[[ Supplied passage, beginning ]]

The COVID-19 outbreak will only speed up the trends found in two recent reports on older physicians embracing digital health tools for patient care and continuing education.

While the phrase “silver lining” isn’t really the correct term given the scope of the coronavirus pandemic, there seems to be at least one long-term benefit that will come from the outbreak. It relates to healthcare professionals’ technological proficiency and their willingness to participate in virtual events—even physicians over age 50.

The latest development in this area is a March 18 directive by the Trump administration that HCPs who treat Medicare and Medicaid patients must use telemedicine to replace in-person visits. But a few weeks before, the American Medical Association released a report showing that the use of telemedicine and other digital health practices by doctors of all ages has grown substantially in the past three years. The AMA’s Digital Health Study of 1,300 physicians nationwide
 found that telemedicine usage rose from 14 percent in 2016 to 28 percent in 2019, and that mobile-app usage for remote monitoring of patients with chronic diseases rose from 13 percent to 22 percent. Further, 87 percent of respondents said that they see the advantages to using virtual tools.

Another recent research piece, the MM&M Healthcare Marketers Report,
 found that sales reps, in-person meetings/events, and sales materials remained the top three channels in the overall budget mix from 2017 to 2019—but also that the industry is gradually weaning itself from those tactics in favor of technological alternatives because physicians of all ages are becoming more comfortable with the digital medium.

[[ Supplied passage, end ]]

Task goal: Could you continue the piece on older physicians taking up digital health tools, starting right after its last sentence?

[[ Information supplied, beginning ]]

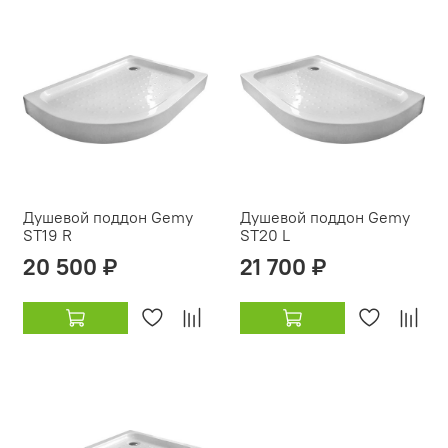
Душевой поддон Gemy
Душевой поддон Gemy
ST19 R
ST20 L
20 500 ₽
21 700 ₽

[[ Information supplied, end ]]

Result:
What’s more, just 58 percent of responding firms said they increased use of sales reps, versus 65 percent one year before. The report noted that “given the high cost of maintaining a field force and producing live medical events, it’s not at all contradictory to see the bulk of respondents’ budgets still going to personal promotion while also observing a steady gravitation toward non-personal, digital efforts. And it’s safe to say that at least some of these changes in the way marketers reach HCPs have been prompted by the technological turnover taking hold in medicine, spurred as it is by generational and demographic shifts as well as physicians’ rising comfort level with digital.”

Coupled with the trends seen in these report results, the global coronavirus pandemic could be the final factor that pushes pharma, medical-device, and other healthcare companies to engage HCPs far more often through virtual meetings.